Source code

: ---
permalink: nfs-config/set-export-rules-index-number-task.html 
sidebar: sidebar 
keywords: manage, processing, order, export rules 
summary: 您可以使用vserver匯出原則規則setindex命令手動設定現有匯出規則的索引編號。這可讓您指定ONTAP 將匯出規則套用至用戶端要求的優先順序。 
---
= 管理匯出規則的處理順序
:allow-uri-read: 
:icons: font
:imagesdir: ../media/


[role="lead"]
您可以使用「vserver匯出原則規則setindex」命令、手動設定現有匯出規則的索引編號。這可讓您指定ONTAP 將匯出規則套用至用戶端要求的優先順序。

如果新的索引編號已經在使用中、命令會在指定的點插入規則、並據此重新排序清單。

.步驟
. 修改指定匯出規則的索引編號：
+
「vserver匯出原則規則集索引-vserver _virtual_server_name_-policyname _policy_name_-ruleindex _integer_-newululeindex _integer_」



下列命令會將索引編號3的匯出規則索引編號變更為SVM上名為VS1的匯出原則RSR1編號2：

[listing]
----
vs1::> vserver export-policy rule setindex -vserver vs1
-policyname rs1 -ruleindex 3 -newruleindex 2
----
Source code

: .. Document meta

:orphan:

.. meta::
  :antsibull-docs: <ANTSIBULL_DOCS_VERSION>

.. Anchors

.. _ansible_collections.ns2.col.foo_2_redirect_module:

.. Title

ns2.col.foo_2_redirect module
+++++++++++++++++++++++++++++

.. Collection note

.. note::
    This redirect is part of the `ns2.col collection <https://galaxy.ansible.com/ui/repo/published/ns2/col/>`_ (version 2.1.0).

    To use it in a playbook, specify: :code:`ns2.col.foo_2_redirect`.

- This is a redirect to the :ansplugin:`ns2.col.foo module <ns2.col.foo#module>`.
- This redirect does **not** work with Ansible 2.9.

=======

About this task:
From top to bottom, reproduce the material exactly.

Output of the task:
Source code

: ---
permalink: nfs-config/set-export-rules-index-number-task.html 
sidebar: sidebar 
keywords: manage, processing, order, export rules 
summary: 您可以使用vserver匯出原則規則setindex命令手動設定現有匯出規則的索引編號。這可讓您指定ONTAP 將匯出規則套用至用戶端要求的優先順序。 
---
= 管理匯出規則的處理順序
:allow-uri-read: 
:icons: font
:imagesdir: ../media/


[role="lead"]
您可以使用「vserver匯出原則規則setindex」命令、手動設定現有匯出規則的索引編號。這可讓您指定ONTAP 將匯出規則套用至用戶端要求的優先順序。

如果新的索引編號已經在使用中、命令會在指定的點插入規則、並據此重新排序清單。

.步驟
. 修改指定匯出規則的索引編號：
+
「vserver匯出原則規則集索引-vserver _virtual_server_name_-policyname _policy_name_-ruleindex _integer_-newululeindex _integer_」



下列命令會將索引編號3的匯出規則索引編號變更為SVM上名為VS1的匯出原則RSR1編號2：

[listing]
----
vs1::> vserver export-policy rule setindex -vserver vs1
-policyname rs1 -ruleindex 3 -newruleindex 2
----
Source code

: .. Document meta

:orphan:

.. meta::
  :antsibull-docs: <ANTSIBULL_DOCS_VERSION>

.. Anchors

.. _ansible_collections.ns2.col.foo_2_redirect_module:

.. Title

ns2.col.foo_2_redirect module
+++++++++++++++++++++++++++++

.. Collection note

.. note::
    This redirect is part of the `ns2.col collection <https://galaxy.ansible.com/ui/repo/published/ns2/col/>`_ (version 2.1.0).

    To use it in a playbook, specify: :code:`ns2.col.foo_2_redirect`.

- This is a redirect to the :ansplugin:`ns2.col.foo module <ns2.col.foo#module>`.
- This redirect does **not** work with Ansible 2.9.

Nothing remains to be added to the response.